Lessons from a Bird Brain…
Living in Wisconsin, one of the best times of the year is spring. Spring represents new beginnings, rebirth and leaving the ugly days of winter behind. Metaphorically, it feels like we are in the spring of the COVID-19 crisis. There are signs of new life, and indications that the ugliness may be moving to the rear-view mirror.
Source: Jeff Schmidt, RAB
During my morning walk, I noticed a bird had built a home under our second level deck. What I found most interesting is that there were no inhabitants of this newly constructed abode. With no technology, and a minimalist approach, this bird had created a perfect home for the coming eggs. In other words, the bird, not needing this space now, was preparing for the future.
Wondering, are we as smart as a bird when it comes to preparing for the future?
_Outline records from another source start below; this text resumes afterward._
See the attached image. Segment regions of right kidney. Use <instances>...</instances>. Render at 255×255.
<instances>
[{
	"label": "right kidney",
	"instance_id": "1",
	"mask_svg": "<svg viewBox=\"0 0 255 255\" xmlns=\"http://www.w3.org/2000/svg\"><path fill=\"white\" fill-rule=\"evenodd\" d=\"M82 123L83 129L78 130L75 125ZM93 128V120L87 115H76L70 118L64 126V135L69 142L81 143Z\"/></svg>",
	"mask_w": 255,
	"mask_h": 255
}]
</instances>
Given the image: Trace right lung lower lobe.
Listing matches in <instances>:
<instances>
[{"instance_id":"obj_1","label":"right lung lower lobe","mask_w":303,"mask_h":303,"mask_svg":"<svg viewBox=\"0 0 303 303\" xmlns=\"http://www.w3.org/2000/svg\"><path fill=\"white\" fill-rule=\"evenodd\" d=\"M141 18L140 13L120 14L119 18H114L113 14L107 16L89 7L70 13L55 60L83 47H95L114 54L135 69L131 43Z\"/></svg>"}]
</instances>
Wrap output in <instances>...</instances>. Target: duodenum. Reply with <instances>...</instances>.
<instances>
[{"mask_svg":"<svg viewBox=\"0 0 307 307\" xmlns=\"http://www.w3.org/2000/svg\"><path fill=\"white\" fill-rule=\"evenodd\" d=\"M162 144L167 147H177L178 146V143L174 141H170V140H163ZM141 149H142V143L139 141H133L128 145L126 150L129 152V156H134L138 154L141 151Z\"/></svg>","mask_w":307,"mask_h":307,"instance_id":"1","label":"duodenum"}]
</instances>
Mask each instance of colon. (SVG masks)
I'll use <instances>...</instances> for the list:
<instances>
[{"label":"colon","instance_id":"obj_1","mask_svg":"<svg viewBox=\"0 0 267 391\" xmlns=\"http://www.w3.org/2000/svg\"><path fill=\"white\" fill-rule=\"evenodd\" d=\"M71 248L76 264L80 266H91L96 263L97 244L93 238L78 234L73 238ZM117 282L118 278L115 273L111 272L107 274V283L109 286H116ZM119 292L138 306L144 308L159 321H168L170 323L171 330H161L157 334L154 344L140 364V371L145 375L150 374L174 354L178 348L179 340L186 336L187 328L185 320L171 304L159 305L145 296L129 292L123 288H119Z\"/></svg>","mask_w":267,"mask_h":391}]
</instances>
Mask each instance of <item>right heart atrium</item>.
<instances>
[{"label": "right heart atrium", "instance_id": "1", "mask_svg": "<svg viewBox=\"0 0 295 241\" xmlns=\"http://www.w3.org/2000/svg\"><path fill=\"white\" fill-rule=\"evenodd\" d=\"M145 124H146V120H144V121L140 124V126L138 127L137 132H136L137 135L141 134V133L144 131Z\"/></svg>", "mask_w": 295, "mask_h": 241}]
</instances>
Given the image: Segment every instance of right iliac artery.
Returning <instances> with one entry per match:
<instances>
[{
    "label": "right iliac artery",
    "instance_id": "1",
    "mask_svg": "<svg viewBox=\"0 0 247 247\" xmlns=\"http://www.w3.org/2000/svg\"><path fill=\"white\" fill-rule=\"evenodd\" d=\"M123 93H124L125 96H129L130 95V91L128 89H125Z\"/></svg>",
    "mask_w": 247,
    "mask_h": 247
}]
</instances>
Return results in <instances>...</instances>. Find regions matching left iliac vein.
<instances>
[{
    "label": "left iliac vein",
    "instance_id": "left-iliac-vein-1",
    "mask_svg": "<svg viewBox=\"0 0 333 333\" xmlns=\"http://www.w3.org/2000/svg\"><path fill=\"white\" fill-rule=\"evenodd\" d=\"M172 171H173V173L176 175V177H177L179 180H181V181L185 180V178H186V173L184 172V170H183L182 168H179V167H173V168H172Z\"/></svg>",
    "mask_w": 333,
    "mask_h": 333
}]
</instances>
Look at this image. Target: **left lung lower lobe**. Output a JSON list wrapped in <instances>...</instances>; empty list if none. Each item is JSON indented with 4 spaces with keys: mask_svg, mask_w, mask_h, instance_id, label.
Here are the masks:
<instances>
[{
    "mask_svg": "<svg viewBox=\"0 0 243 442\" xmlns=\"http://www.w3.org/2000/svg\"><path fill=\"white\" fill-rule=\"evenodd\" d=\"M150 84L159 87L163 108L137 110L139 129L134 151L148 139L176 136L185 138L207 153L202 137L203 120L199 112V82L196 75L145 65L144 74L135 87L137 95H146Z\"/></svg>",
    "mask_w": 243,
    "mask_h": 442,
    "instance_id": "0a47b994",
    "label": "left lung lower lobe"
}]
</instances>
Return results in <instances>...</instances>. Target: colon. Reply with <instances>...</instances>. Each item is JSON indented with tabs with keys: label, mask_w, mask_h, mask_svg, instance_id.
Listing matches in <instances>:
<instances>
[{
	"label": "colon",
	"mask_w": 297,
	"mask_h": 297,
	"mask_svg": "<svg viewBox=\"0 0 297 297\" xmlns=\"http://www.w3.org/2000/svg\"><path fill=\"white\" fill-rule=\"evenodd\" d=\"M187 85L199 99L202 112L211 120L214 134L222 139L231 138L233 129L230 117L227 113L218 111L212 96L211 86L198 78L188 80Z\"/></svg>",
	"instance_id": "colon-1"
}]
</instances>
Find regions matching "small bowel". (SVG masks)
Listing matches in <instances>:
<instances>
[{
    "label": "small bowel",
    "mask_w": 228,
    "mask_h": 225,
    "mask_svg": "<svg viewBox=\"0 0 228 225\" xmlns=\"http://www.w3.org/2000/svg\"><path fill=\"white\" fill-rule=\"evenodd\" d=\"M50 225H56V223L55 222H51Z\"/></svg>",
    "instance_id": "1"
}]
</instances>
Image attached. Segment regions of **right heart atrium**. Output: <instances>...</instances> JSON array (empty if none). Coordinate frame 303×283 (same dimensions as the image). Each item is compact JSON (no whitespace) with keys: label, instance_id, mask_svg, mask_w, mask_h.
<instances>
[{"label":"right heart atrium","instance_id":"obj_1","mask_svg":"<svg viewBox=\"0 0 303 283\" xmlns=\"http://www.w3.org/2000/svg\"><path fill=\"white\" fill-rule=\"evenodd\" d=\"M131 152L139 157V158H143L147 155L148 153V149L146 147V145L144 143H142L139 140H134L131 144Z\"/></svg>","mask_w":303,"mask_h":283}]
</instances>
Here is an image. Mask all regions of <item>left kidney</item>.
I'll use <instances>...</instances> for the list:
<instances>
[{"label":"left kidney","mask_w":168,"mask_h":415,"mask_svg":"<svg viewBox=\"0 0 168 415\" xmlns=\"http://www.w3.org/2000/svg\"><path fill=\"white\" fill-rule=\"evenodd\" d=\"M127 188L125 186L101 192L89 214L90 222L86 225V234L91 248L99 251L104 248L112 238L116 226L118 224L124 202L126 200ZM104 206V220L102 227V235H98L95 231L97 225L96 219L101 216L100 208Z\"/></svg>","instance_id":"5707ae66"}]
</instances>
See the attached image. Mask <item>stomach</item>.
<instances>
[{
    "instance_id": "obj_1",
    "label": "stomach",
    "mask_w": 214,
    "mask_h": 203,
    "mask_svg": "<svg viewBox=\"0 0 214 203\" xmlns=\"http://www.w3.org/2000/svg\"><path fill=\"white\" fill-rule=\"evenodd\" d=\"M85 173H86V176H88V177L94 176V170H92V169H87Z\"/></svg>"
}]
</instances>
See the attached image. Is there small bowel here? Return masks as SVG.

This can take many turns, of course, personally and professionally, but we’ll focus on the professional here.
Gordon Borrell was a speaker in a recent free-for-members live presentation, Are You Ready for the Grand Reopening? (click on the title to watch on demand). One of the things Gordon shared is that radio will be prominent as businesses reopen and start aggressively marketing.
The commonality? Preparation. Are you prepared? Preparation requires thinking, planning and assembling the necessary resources to deploy when the situation calls for them. One major difference between top performers and moderate performers in sales is the way they prepare to do their jobs. Pre-meeting planning is essential for preparation. Spend time thinking about the prospect or the client, do research about the business, about the category and develop questions to ask yourself about the meeting. Mack Hanan, in his book: If You Don’t Have A Plan, Stay In The Car, writes about the importance of pre-meeting planning.
Here are some questions to ask yourself, to get you started, before your next meeting:
1. At what stage in the process (7 Steps) am I with this prospect/client?
2. Have I given the customer a pre-meeting assignment or agenda?
3. If this meeting is to be successful, what will need to happen?
4. What business intelligence can I provide for this client?
Spending time thinking about your meeting and asking some questions will not only prepare you for the meeting, but it will set you apart. It will put you in the top 8% of sellers in terms of preparation.
By the way, the number one complaint of buyers in survey after survey regarding salespeople, is lack of preparation. Thinking and planning are easy solutions.